Bilim, teoriler yumağıdır. Ortaya attığı teori yanlışlanır, bu defa bir başka teori ortaya atar. Bu şekilde araştırmaya kapı açar. Dolayısıyla, insan gibi göz önünde bir varlığı bile bütünüyle çözmesi, idraki mümkün görünmeyen bilimin, sonsuzluğu konuşulan kâinat hakkındaki, hele hele, asla doğrudan inceleme ve gözlem sahasına alamayacağı yaratılış ve hangi tür için olursa olsun, hayatın başlangıcı konusundaki teorilerinin hiç biri doğruya tam ulaşamayacaktır.

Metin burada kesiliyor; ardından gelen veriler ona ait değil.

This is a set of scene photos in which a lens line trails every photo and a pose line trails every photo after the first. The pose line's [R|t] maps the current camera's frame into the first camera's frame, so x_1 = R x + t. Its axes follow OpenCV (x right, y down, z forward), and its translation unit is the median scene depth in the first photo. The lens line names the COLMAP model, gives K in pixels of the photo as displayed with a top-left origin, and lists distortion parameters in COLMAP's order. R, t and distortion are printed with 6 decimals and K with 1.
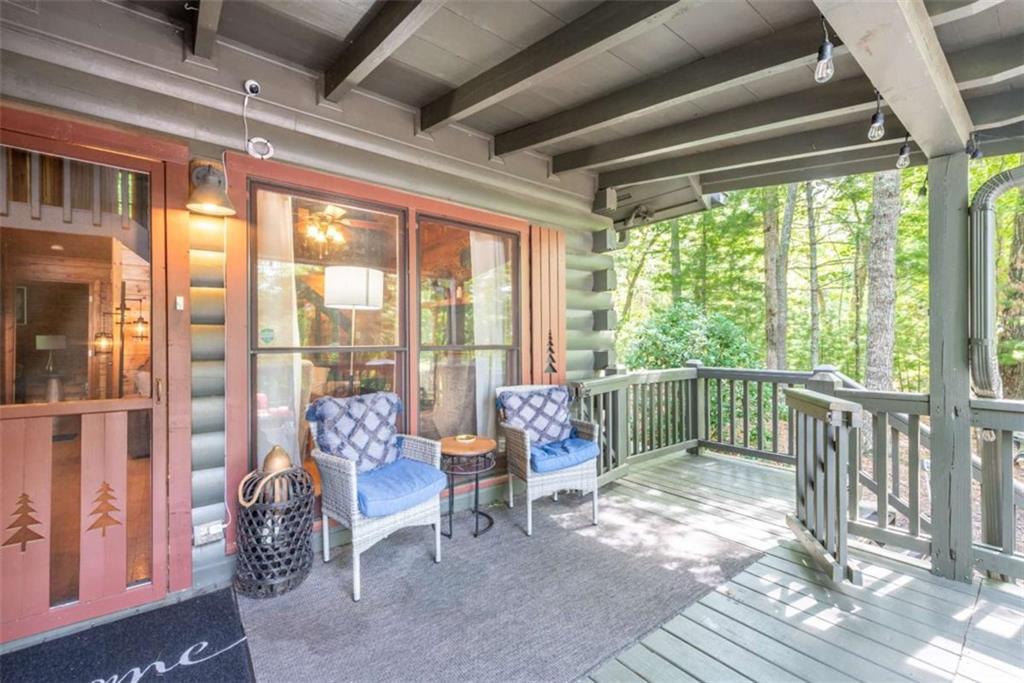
lens RADIAL K [[428.6, 0, 509.9], [0, 428.6, 338.0], [0, 0, 1]] dist [0.002670, -0.000562]
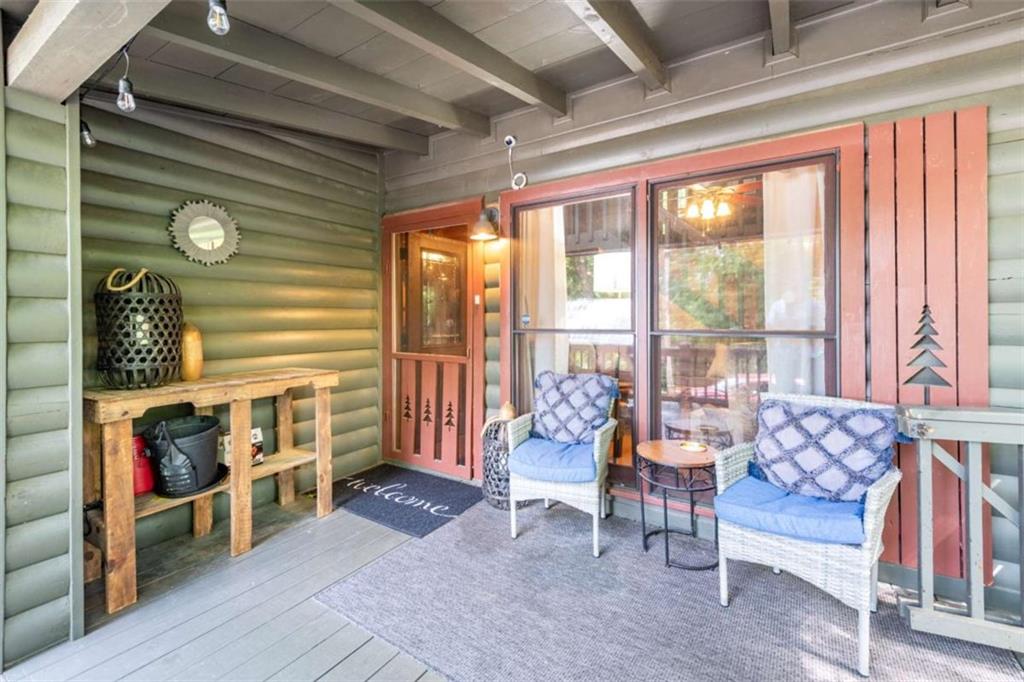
lens RADIAL K [[428.6, 0, 482.7], [0, 428.6, 322.5], [0, 0, 1]] dist [0.002670, -0.000562]
pose [[0.304598, 0.002711, -0.952477, 0.634084], [0.002818, 0.999989, 0.003747, -0.001816], [0.952477, -0.003826, 0.304587, 0.452116]]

Bu bakımdan, bilimin bir takım bulgu ve verilerine dayanarak Kur’an âyetlerine asla itiraz edilmemeli ve ortada bir çelişki görüldüğünde, zamanın ortaya koyacağı gelişmeler beklenmeli, en azından, Cenab-ı Allah’ın, Kur’ân’ın o ifade veya ifadeleriyle murad buyurduğu hakikata, bu hakikat henüz tam anlamıyla ortaya çıkarılamamış da olsa, iman edilmelidir.